COLLECTED DATA =>
——————————
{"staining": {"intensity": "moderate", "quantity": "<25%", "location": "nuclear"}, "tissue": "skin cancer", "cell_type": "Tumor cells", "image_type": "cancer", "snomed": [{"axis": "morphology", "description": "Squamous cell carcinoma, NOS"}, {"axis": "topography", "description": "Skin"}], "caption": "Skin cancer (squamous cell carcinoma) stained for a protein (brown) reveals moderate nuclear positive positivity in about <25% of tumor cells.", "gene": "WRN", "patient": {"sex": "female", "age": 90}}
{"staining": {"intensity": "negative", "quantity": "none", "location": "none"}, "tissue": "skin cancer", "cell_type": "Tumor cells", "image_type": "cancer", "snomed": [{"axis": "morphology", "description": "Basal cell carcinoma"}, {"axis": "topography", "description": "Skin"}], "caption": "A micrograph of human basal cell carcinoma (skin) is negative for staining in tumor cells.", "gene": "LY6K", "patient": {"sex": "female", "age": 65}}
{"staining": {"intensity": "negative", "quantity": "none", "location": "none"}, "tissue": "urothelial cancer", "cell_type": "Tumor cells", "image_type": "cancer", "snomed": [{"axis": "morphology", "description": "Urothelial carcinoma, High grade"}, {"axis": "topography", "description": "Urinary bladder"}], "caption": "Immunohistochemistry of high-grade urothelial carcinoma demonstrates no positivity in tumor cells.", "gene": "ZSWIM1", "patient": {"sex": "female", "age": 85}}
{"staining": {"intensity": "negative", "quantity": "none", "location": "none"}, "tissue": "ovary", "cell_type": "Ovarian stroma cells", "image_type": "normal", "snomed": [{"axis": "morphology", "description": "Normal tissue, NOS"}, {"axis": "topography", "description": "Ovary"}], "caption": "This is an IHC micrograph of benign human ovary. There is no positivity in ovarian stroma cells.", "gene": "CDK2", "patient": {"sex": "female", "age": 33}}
——————————
WORK INSTRUCTIONS => When a line in the listing above holds the word "human", copy it.

OUTPUT FOR THIS EXERCISE =>
{"staining": {"intensity": "negative", "quantity": "none", "location": "none"}, "tissue": "skin cancer", "cell_type": "Tumor cells", "image_type": "cancer", "snomed": [{"axis": "morphology", "description": "Basal cell carcinoma"}, {"axis": "topography", "description": "Skin"}], "caption": "A micrograph of human basal cell carcinoma (skin) is negative for staining in tumor cells.", "gene": "LY6K", "patient": {"sex": "female", "age": 65}}
{"staining": {"intensity": "negative", "quantity": "none", "location": "none"}, "tissue": "ovary", "cell_type": "Ovarian stroma cells", "image_type": "normal", "snomed": [{"axis": "morphology", "description": "Normal tissue, NOS"}, {"axis": "topography", "description": "Ovary"}], "caption": "This is an IHC micrograph of benign human ovary. There is no positivity in ovarian stroma cells.", "gene": "CDK2", "patient": {"sex": "female", "age": 33}}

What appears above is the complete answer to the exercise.